Cardiff City joined Wolves in claiming an automatic promotion from the Championship on Sunday, a remarkable achievement considering they were fighting against relegation last season. Nobody expected them to be in this position, but who are they and how will they fare in the Premier League?

Who's the manager?

Neil Warnock is, by number of promotions at least, the most successful manager in the history of the Football League. This is the eighth time he's taken a team up, and the fourth different club he's taken into the top flight. But his record when actually at the highest level isn't quite so great: he has a sense of unfinished business there.

Warnock has done an extraordinary job in getting this Cardiff team promoted, particularly given they were second-bottom of the Championship when he took over last season. Few expected them to do this well, but that's the sort of environment Warnock revels in: his natural confrontational and contrarian manner, combined with a near enthusiasm for unpopularity, suits this Cardiff team perfectly.

Who's their star man?

The point of this Cardiff team is that they don't really have any star men. This is a collective, a group of players gathered from unlikely sources and melded into a cohesive unit: the very definition of a side greater than the sum of its parts.

But probably their most eye-catching player this season has been Junior Hoilett. At the start of last season Hoilett didn't even have a club after leaving QPR, but after Warnock took over he signed for the Bluebirds and quickly became one of their most important players. Cardiff don't exactly have an excess of flair men, so they rely on Hoilett more than most for creativity, and he's certainly delivered that this season.

Who are their other big players?

Centre-back and captain Sean Morrison was named the club's player of the year, his defensive partner Sol Bamba has been incredibly solid, Callum Paterson was signed from Hearts as a right-back but was converted to a midfielder and ended up as their top scorer, Nathaniel Mendez-Laing shares the wide burden with Hoilett ... we could go on.

Warnock has excelled in shining rough diamonds, in finding players basically nobody else wanted and making them into consistent performers. The question is whether he can now repeat that trick in the Premier League.

How do they play?

This isn't a team that people will flock from far and wide to watch. Warnock has built, shall we say, a functional side who play a brand of no-frills football designed to be effective, rather than artful. They are bottom of most statistics that involve passing, preferring the more direct method of transporting the ball from back to front.

This is not to say they aren't entertaining. There is something quite exciting about how visceral Cardiff can be when they really hit their stride, and they do score goals. It's just they tend to avoid the intricacies of the game.

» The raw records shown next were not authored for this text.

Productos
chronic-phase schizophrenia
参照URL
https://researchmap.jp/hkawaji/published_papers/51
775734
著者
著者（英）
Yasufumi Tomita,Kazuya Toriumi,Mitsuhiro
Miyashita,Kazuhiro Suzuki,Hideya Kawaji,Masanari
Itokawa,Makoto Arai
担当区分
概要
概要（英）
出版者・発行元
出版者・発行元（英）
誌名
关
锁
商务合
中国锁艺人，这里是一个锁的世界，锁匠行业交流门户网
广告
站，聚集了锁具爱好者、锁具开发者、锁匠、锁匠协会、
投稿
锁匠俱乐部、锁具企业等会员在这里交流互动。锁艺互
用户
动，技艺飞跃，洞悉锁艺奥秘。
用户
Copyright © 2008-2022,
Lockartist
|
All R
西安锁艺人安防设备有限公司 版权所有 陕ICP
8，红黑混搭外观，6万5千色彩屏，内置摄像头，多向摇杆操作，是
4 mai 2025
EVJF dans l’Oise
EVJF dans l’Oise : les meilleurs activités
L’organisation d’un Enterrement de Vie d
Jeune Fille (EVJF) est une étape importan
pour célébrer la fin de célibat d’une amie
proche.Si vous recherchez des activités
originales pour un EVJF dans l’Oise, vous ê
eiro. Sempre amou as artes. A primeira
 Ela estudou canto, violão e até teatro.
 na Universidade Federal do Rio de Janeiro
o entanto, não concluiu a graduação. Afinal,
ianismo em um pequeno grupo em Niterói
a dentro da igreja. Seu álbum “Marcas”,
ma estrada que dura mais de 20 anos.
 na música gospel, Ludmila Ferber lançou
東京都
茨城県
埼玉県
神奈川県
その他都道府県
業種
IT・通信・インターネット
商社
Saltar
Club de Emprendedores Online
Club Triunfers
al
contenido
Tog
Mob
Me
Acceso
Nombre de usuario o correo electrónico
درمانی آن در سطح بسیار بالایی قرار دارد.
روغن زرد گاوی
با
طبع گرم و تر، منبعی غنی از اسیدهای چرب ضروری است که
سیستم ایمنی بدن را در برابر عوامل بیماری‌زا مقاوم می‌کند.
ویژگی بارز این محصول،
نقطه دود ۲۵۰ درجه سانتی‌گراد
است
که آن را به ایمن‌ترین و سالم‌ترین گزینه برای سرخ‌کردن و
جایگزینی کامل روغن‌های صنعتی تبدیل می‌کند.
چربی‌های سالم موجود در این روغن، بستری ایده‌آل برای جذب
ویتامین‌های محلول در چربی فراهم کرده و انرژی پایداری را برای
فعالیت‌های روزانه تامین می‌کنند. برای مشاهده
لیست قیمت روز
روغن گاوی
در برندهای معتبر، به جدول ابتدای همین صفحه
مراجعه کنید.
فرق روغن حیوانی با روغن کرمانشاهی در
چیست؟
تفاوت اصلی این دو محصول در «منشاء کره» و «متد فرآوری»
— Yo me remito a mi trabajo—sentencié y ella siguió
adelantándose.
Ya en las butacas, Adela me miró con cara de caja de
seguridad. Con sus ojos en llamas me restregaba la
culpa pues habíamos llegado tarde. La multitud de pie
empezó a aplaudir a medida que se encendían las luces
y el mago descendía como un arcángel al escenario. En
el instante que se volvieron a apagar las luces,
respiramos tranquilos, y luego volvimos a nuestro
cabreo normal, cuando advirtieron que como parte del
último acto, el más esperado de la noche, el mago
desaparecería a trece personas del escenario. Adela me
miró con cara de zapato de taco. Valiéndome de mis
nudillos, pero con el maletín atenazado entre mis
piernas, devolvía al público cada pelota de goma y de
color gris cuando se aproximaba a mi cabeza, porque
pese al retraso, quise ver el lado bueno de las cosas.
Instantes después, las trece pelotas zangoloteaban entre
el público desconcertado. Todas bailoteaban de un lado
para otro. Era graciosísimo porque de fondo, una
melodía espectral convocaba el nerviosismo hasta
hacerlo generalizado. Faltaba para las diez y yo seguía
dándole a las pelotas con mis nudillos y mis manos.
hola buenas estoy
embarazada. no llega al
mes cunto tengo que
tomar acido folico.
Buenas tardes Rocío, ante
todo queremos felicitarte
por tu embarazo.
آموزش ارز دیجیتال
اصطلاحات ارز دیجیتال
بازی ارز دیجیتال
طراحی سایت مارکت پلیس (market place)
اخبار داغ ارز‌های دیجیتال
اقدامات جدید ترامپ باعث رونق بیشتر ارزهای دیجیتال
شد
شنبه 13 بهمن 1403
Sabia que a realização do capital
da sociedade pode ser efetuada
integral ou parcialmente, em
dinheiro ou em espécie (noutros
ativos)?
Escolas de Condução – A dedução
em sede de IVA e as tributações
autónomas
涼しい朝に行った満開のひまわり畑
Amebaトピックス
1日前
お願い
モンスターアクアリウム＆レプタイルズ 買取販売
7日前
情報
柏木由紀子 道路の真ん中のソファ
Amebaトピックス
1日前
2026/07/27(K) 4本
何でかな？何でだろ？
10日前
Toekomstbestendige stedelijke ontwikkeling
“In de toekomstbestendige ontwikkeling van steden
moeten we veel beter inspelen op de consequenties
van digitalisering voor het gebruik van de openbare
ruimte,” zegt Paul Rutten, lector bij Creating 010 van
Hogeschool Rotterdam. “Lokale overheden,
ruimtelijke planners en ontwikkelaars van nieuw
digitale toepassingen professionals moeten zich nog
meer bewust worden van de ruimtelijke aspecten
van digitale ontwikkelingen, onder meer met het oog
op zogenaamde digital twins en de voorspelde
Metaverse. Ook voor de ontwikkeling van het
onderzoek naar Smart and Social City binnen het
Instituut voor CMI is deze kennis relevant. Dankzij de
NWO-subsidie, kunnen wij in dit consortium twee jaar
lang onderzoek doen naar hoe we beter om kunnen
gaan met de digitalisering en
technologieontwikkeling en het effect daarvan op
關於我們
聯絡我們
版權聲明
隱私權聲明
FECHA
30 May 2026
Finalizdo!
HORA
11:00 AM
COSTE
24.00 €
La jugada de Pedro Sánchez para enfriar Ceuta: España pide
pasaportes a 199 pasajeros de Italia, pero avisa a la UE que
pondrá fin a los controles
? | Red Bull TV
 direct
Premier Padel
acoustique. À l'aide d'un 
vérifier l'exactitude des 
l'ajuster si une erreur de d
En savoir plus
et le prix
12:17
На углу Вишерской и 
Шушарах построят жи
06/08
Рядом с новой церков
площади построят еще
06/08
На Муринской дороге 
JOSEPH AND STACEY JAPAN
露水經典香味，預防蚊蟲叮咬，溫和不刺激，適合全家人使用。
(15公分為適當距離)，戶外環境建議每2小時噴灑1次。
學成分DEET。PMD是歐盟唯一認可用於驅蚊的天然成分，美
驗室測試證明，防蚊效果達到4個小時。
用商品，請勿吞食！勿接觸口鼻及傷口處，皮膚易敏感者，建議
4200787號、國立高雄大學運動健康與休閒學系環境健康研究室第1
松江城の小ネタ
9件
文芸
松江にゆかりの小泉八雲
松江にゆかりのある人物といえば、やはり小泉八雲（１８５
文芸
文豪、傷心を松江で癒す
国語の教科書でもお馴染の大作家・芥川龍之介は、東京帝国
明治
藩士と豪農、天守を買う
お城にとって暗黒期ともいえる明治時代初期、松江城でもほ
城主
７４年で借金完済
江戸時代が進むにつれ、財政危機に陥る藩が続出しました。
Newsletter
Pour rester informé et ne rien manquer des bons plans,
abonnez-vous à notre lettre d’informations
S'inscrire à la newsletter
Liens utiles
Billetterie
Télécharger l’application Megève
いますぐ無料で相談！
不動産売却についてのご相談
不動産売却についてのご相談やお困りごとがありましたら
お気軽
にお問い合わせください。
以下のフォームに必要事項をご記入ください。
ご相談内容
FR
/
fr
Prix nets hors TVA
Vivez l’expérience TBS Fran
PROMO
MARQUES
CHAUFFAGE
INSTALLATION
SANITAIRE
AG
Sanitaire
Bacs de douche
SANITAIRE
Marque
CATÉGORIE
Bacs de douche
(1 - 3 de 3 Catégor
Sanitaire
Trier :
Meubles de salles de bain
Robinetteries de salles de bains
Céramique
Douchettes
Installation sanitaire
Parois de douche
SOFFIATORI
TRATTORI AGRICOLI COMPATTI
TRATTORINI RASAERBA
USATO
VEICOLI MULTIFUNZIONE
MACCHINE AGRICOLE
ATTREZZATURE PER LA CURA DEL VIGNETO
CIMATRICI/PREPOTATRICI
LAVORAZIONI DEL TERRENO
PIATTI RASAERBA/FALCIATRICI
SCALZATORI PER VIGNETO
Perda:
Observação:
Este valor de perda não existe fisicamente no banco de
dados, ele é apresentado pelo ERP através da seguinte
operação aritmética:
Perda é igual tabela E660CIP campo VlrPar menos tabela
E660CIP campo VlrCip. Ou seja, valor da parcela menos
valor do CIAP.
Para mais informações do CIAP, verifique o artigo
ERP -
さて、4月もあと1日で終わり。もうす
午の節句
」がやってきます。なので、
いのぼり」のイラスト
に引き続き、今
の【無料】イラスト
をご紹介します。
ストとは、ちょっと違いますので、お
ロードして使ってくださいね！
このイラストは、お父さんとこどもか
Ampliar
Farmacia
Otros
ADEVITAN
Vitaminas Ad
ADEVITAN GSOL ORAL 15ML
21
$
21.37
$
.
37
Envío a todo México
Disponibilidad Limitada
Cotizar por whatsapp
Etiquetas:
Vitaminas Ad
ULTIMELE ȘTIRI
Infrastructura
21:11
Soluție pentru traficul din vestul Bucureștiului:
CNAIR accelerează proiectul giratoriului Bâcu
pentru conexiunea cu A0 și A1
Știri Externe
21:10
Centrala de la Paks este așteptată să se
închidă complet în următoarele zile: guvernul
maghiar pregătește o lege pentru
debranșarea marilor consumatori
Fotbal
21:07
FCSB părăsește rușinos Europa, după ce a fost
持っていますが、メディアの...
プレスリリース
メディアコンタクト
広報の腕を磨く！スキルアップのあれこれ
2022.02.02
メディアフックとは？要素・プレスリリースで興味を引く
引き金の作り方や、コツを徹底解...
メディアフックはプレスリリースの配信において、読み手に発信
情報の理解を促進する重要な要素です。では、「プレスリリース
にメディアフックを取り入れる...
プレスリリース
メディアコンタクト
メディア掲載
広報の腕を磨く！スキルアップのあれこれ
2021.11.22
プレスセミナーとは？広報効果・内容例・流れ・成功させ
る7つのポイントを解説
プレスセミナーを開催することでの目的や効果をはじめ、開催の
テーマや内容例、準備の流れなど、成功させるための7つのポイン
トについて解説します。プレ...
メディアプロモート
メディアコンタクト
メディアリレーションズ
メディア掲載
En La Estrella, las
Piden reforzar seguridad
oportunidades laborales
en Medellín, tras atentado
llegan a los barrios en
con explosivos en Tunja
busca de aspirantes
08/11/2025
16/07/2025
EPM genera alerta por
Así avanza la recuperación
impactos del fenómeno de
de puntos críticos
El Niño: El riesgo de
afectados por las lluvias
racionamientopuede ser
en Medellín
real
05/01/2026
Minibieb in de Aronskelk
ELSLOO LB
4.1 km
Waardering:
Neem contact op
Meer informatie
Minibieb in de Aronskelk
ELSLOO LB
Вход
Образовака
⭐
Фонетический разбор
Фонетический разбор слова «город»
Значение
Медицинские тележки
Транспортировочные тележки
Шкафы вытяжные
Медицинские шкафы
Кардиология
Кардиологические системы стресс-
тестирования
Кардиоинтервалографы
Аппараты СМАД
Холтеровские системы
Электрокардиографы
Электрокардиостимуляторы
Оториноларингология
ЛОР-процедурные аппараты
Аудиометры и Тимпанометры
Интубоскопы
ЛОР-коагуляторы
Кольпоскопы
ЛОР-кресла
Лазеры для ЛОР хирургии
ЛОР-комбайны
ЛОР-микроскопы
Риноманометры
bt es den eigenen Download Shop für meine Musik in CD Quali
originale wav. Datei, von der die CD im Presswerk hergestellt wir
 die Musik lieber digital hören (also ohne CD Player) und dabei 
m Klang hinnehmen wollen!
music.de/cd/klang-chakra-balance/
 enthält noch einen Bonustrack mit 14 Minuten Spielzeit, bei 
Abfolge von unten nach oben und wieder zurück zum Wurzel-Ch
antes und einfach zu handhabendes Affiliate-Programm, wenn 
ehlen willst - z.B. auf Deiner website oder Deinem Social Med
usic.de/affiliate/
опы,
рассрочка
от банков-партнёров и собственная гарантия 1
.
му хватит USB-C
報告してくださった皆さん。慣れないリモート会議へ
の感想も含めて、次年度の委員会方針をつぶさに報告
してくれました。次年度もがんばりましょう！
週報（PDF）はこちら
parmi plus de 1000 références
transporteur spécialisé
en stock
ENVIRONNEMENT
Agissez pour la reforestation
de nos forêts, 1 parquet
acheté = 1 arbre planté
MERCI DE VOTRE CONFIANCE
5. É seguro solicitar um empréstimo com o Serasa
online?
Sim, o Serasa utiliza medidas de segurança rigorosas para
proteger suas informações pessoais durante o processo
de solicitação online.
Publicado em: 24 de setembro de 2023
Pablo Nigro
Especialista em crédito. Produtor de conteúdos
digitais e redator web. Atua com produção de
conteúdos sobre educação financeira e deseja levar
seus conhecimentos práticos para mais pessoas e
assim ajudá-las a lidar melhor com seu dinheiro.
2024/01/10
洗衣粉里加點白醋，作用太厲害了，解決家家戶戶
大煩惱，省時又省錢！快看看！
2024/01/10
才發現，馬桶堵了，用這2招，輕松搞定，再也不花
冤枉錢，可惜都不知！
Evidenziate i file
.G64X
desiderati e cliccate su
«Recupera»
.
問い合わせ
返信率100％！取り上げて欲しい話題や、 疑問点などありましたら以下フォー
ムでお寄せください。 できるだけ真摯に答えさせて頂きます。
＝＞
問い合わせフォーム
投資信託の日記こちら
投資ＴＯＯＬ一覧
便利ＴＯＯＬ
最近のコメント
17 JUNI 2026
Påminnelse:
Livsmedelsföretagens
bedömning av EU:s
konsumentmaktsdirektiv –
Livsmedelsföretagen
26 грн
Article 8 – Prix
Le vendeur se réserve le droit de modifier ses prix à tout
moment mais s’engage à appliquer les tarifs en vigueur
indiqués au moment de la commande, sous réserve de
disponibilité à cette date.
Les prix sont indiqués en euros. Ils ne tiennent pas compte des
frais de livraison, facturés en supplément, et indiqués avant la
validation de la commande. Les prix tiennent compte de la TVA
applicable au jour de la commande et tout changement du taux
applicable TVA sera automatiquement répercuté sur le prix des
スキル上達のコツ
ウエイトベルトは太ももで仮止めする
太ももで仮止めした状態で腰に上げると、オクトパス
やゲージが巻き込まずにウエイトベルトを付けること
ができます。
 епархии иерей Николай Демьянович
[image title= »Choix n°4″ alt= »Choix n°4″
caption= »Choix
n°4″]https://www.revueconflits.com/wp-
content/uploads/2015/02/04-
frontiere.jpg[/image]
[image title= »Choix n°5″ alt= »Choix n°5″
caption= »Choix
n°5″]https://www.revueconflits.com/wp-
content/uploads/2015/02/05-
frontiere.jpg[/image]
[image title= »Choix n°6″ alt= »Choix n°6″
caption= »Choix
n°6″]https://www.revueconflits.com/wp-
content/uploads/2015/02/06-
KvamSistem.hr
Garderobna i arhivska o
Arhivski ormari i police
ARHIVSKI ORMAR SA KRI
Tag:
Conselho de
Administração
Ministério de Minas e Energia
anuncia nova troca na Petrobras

Where will they need to strengthen?

Everywhere, is the short answer. An unexpected promotion from the Championship is wonderful, but implicit in that is the players in their squad are not, on an individual level, of Premier League quality. Warnock said after the promotion-clinching draw with Reading that they would sign "five or six" players, and that seems a sensible number: enough to strengthen, but not so many that their squad is unrecognisable.

The big task will be to find a reliable goalscorer, which is obviously easier said than done for a newly promoted team, and he'll need to be one who can operate effectively in a Warnock team. Kenneth Zohore has been their regular centre-forward this season but only has nine goals. It will also be interesting to see if Liverpool let them keep Marko Grujic, the midfielder they've had on loan since January.

How will they cope in the Premier League?

Of course, this is very hard to say. Logically, given the resources available to the other promoted clubs, they will be favourites for relegation. But then again, logically they shouldn't have got promoted this season. Warnock delights in upsetting the odds, in giving the big boys a bloody nose, but it will be a tall order indeed.

And Warnock raises another question. He has said he deserves a fairer "crack of the whip" in the Premier League, in his mind having been hard done by in the past. But there is also the possibility that he is simply not suited to the division, that he will be forever a man to get teams into the Premier League but not keep them there.